Your copy should start at the line with "Case 8:21-cv-02429-SDM-TGW Document" and end at the line with "126 S. Ct. at" in the data below. Transcribe only those lines, exactly, pictures excluded.

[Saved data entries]
---+---
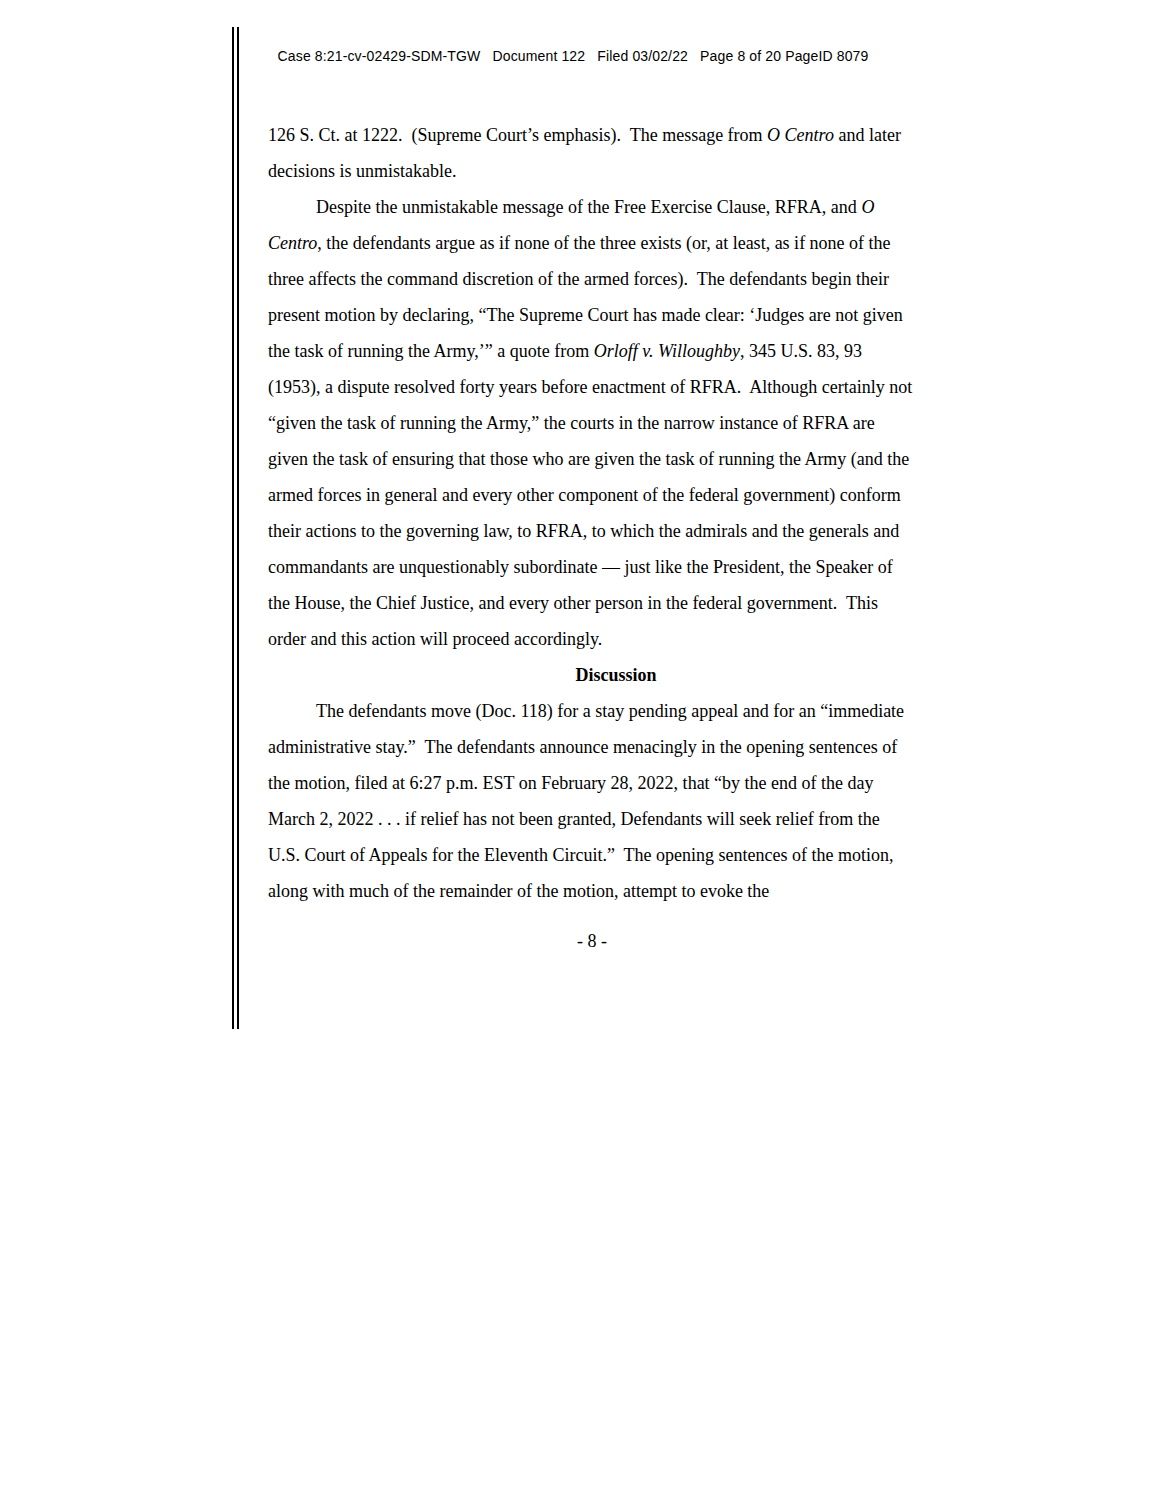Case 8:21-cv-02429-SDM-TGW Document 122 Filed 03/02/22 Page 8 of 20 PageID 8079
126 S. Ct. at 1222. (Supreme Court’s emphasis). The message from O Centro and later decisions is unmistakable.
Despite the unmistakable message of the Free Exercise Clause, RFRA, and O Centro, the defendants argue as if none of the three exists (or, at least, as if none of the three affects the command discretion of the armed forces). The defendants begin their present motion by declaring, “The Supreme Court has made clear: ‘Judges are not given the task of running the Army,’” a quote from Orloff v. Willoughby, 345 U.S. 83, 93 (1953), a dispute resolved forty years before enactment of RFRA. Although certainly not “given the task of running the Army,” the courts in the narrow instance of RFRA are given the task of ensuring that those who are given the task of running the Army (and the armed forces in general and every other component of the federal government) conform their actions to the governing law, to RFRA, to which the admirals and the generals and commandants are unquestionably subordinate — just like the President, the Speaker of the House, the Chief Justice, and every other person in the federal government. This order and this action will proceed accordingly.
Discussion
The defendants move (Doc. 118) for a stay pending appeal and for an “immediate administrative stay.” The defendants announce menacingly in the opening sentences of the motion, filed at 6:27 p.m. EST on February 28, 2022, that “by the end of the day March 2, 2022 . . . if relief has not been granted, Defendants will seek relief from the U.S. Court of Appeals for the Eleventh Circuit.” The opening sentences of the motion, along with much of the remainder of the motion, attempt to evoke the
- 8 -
---+---
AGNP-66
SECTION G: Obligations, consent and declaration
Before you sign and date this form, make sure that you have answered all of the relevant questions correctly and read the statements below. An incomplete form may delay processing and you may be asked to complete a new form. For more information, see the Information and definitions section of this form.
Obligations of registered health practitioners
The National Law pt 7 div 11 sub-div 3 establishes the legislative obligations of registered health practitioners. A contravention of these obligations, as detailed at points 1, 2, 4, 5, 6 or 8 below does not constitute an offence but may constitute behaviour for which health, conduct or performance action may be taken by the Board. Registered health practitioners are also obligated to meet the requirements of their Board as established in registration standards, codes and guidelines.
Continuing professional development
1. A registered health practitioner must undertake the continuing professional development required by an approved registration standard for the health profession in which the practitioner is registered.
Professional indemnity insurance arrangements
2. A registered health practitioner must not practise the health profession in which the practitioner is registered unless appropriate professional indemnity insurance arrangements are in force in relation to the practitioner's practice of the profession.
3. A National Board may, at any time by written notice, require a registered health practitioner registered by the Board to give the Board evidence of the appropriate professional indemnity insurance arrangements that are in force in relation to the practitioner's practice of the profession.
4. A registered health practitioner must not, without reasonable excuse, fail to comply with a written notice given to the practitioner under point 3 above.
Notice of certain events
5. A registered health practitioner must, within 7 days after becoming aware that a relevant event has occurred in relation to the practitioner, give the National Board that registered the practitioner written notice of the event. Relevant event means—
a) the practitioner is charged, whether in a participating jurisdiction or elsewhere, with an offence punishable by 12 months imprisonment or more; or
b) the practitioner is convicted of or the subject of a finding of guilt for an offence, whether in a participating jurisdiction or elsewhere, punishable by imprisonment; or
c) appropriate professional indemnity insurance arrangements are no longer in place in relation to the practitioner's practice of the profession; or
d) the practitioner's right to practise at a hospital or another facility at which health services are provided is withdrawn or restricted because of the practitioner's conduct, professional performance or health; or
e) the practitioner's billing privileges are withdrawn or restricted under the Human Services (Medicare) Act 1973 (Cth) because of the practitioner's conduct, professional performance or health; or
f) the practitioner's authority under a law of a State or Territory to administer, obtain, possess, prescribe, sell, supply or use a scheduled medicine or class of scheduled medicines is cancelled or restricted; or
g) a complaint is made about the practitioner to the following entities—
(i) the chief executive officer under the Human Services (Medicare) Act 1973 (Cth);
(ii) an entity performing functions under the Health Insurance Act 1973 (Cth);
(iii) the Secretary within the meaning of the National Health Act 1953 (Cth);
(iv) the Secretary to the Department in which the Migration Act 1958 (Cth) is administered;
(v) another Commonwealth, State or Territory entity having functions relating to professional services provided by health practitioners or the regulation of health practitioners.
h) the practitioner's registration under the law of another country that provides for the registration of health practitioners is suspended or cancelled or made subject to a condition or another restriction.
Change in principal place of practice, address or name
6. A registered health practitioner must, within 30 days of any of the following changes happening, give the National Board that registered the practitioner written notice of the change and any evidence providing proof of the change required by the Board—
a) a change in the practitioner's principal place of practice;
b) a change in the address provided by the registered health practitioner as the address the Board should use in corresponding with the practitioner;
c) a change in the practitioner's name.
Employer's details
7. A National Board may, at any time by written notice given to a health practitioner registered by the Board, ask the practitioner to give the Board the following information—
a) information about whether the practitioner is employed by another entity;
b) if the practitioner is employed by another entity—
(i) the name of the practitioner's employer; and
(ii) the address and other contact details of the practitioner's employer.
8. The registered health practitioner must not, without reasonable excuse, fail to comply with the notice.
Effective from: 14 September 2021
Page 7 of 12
---+---
**ANSWER FOR THIS EXERCISE:**
Case 8:21-cv-02429-SDM-TGW Document 122 Filed 03/02/22 Page 8 of 20 PageID 8079
126 S. Ct. at 1222. (Supreme Court’s emphasis). The message from O Centro and later decisions is unmistakable.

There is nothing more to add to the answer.